"Le coeur renversé"

Témoignage de Mme Emtithal Mahmoud lors de l'évènement pour la Journée mondiale contre le travail des enfants célébré au Palais des Nations, le 12 juin 2017.

Date de parution: 12 juin 2017 | Taille/durée: 2'47


"Le coeur renversé"

(par Mme Emtithal Mahmoud*)

Ils me tendent le micro, mes épaules s’affaissent sous le poids de ma robe; la femme dit,
Le millionième réfugié vient de quitter le Soudan du Sud, un commentaire?

Je sens mes pieds se balancer d’avant
en arrière sur les talons que ma mère
a achetés attendant impatiemment la question,
est-ce qu’on reste ou est-ce que c’est plus sûr de prendre la fuite?

Les nombres résonnent dans ma tête:
Un million partis, 400 000 morts au
Darfour,
deux millions déplacés
et une boule se forme dans ma gorge comme si tous ces corps avaient trouvé leur tombe, là, dans
mon oesophage.

Ce qui fut un jour notre pays —
et l’ouest, et le sud, et l’est et
le nord — si agité que le Nil n’a pas réussi à nous faire tenir
ensemble et vous me demandez de résumer?

Ils parlent de chiffres comme si c’était fini,
Comme si 500 000 ne venaient pas de mourir en Syrie,
comme si 3 000 n’avaient pas atteint leur destination finale
au fond de la Méditerranée,
comme s’il n’y avait pas déjà des volumes entiers de fiches d’information sur notre génocide et vous voulez que j’en écrive une de plus?
 
Fait: nous ne parlions jamais au petit-déjeuner car
les avions militaires couvraient nos
voix.

Fait: mon grand-père ne voulait pas partir de chez lui
il est donc mort dans une zone de combat.

Fait: un buisson ardent sans Dieu n’est rien d’autre qu’un feu.

J’évalue l’écart qu’il y a entre ce que je sais et ce qu’il est prudent de dire devant
un micro.
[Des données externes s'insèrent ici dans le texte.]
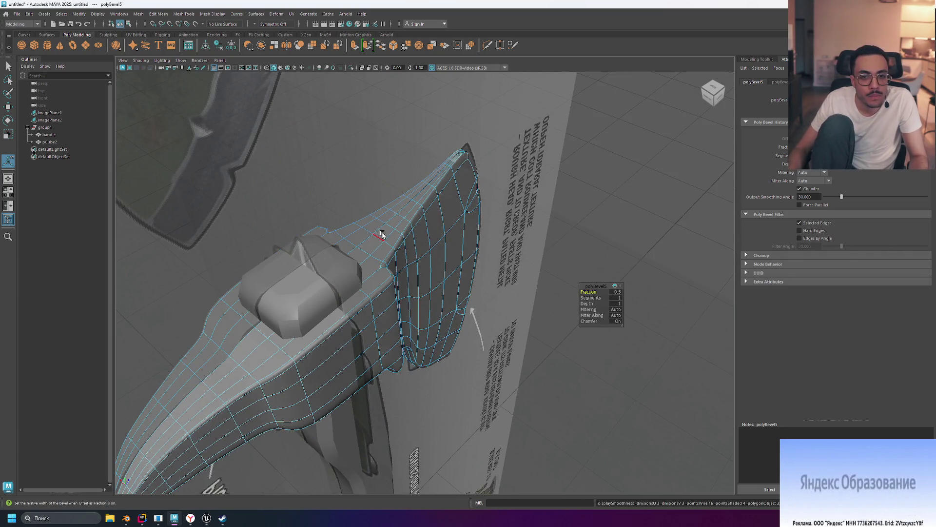
pyautogui.moveTo(592, 237)
pyautogui.keyDown('alt'); pyautogui.mouseDown()
pyautogui.moveTo(556, 228)
pyautogui.moveTo(529, 198)
pyautogui.moveTo(555, 215)
pyautogui.moveTo(476, 220)
pyautogui.moveTo(374, 200)
pyautogui.moveTo(423, 237)
pyautogui.mouseUp(); pyautogui.keyUp('alt')
# Undo the bevel, return the head to low-poly display (1) and clear the selection.
pyautogui.press('ctrl+z')
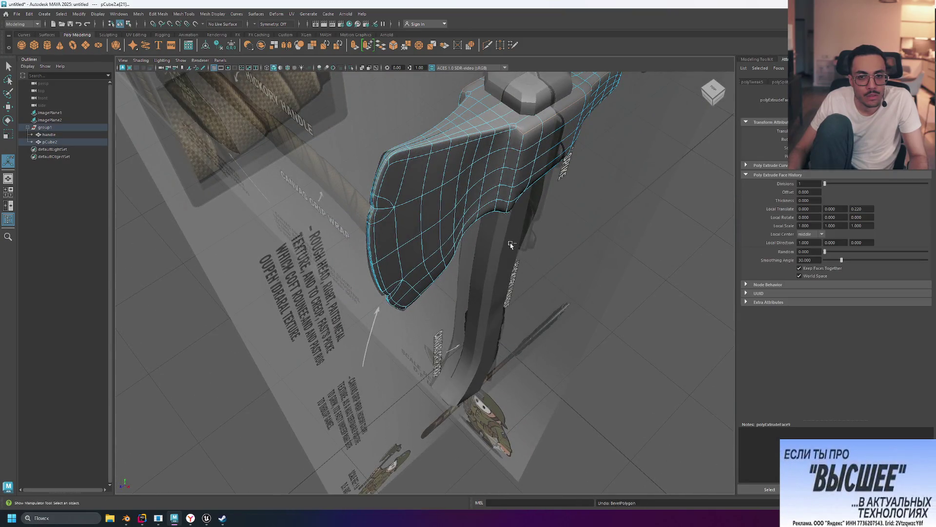
pyautogui.press('1')
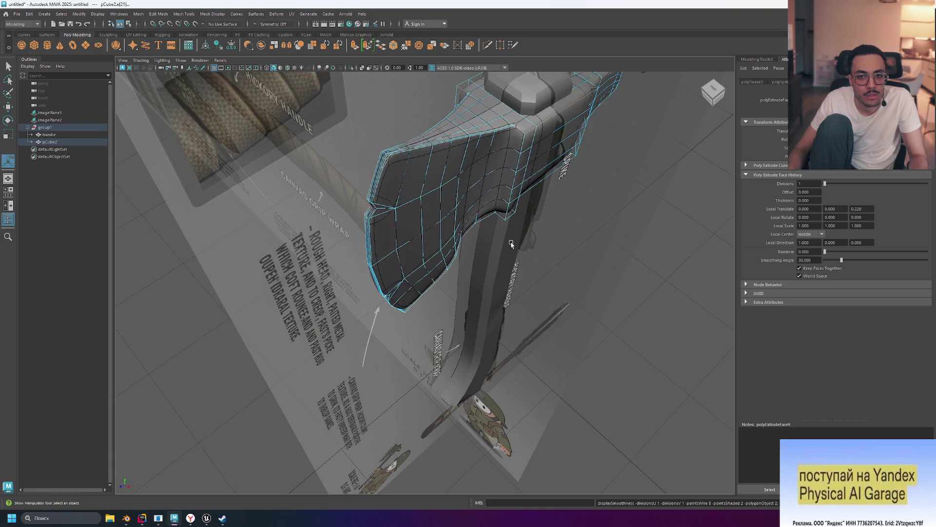
pyautogui.keyDown('alt'); pyautogui.moveTo(586, 253); pyautogui.dragTo(589, 258); pyautogui.keyUp('alt')
pyautogui.click(617, 269)
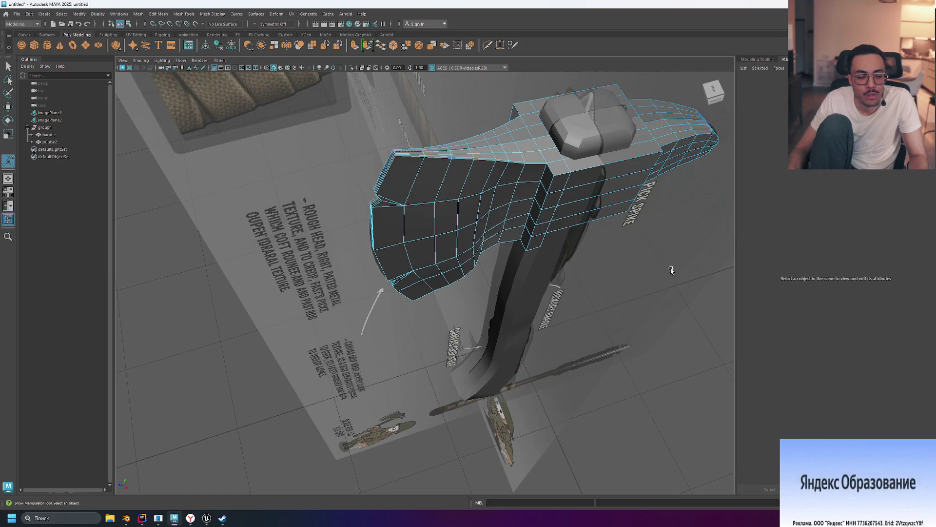
pyautogui.keyDown('alt'); pyautogui.moveTo(671, 269); pyautogui.dragTo(591, 240); pyautogui.keyUp('alt')
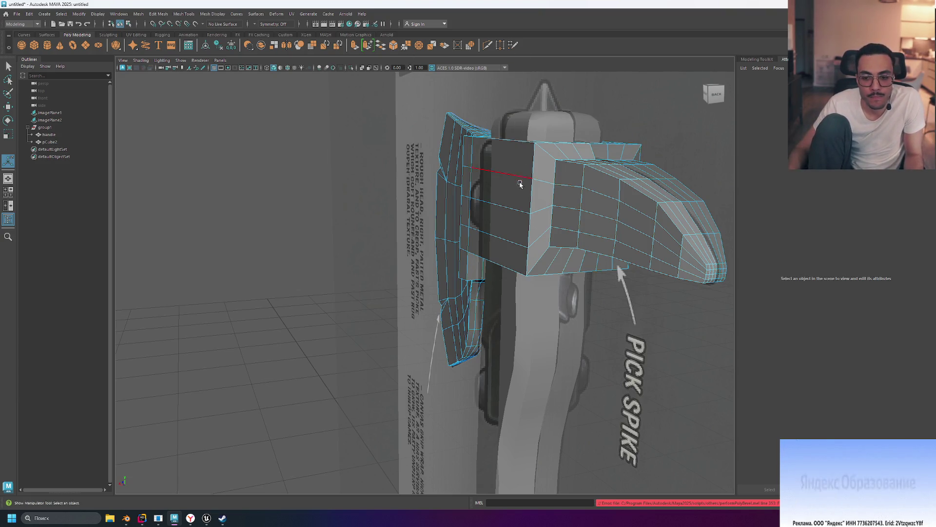
# Bevel the face below the head's top edge, then undo that face bevel.
pyautogui.moveTo(507, 175)
pyautogui.keyDown('alt'); pyautogui.mouseDown()
pyautogui.moveTo(485, 116)
pyautogui.moveTo(509, 125)
pyautogui.mouseUp(); pyautogui.keyUp('alt')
Est-ce que je parle de chagrin, de déplacement?
Est-ce que je mentionne la violence?

A quel point ce n’est jamais aussi simple qu’à la télé?
Le nombre de semaines passées dans la peur avant que la caméra ne s’allume?

Est-ce que je parle de nos corps? Du fait qu’ils sont constitués de 60 pour cent d’eau mais que nous brûlons comme du bois flotté?
Est-ce que je lui dis que les hommes sont morts les premiers? Que les mères ont dû regarder le massacre?
Qu’ils sont venus pour nos enfants?
Les dispersant de par le continent
jusqu’à ce que nos maisons s’écroulent, que même les châteaux s’écroulent sous la morsure des bombes?

Est-ce que je parle des plus âgés? Nos héros —
trop faibles pour courir trop chers à tuer d’une balle?
Qu’ils les faisaient avancer les mains en l’air dans des brasiers, un fusil dans le dos?
Que leurs cannes nourrissaient les flammes?

Ça a l’air trop dur à digérer pour un public et un paquet de fils; trop insoutenable,
comme la vallée remplie de la fumée nauséabonde de nos morts.
Est-ce que c’est mieux en vers? Une strophe peut-elle devenir un linceul?

Est-ce que ça fera moins mal si je le dis tout bas?
Est-ce que la douleur s’en ira avec le micro?
Est-ce que vous m’écouterez mieux si vous ne me voyez pas pleurer?
Trente secondes pour la prise de son et trois minutes pour le poème. Pourquoi est-ce qu’à chaque mot j’ai l’impression
de prononcer le dernier?

Ma langue s’assèche, c’est comme ça que nous sommes morts —
en devenant cendre sans avoir jamais été charbon.
Ma jambe gauche s’engourdit; je me rends compte que j’ai verrouillé mes genoux,
dans l’attente de l’impact.

Je ne porte jamais des chaussures avec lesquelles je ne peux pas courir.
 

Mme Emtithal Mahmoud est la lauréate 2015 du Concours international de Slam et co-lauréate 2016 du concours Femmes du monde. Sympathisante du HCR, diplômée d’un programme en santé mondiale à Yale et lauréate d’une bourse Leonore Annenberg, elle consacre son temps à sensibiliser les populations en particulier sur la cause des réfugiés et des communautés défavorisées du monde entier, par la poésie et ses interventions publiques. 

En 2015, la BBC déclare qu’elle fait partie des 100 femmes à susciter le plus l’inspiration, et en 2016 elle assistait au Sommet des Dirigeants et Lauréats à New Delhi pour le lancement de la Campagne historique de défense des droits des enfants «100 millions pour 100 millions». Elle a pris part à de nombreuses tables rondes à la Maison blanche, dont une en présence du Président Obama.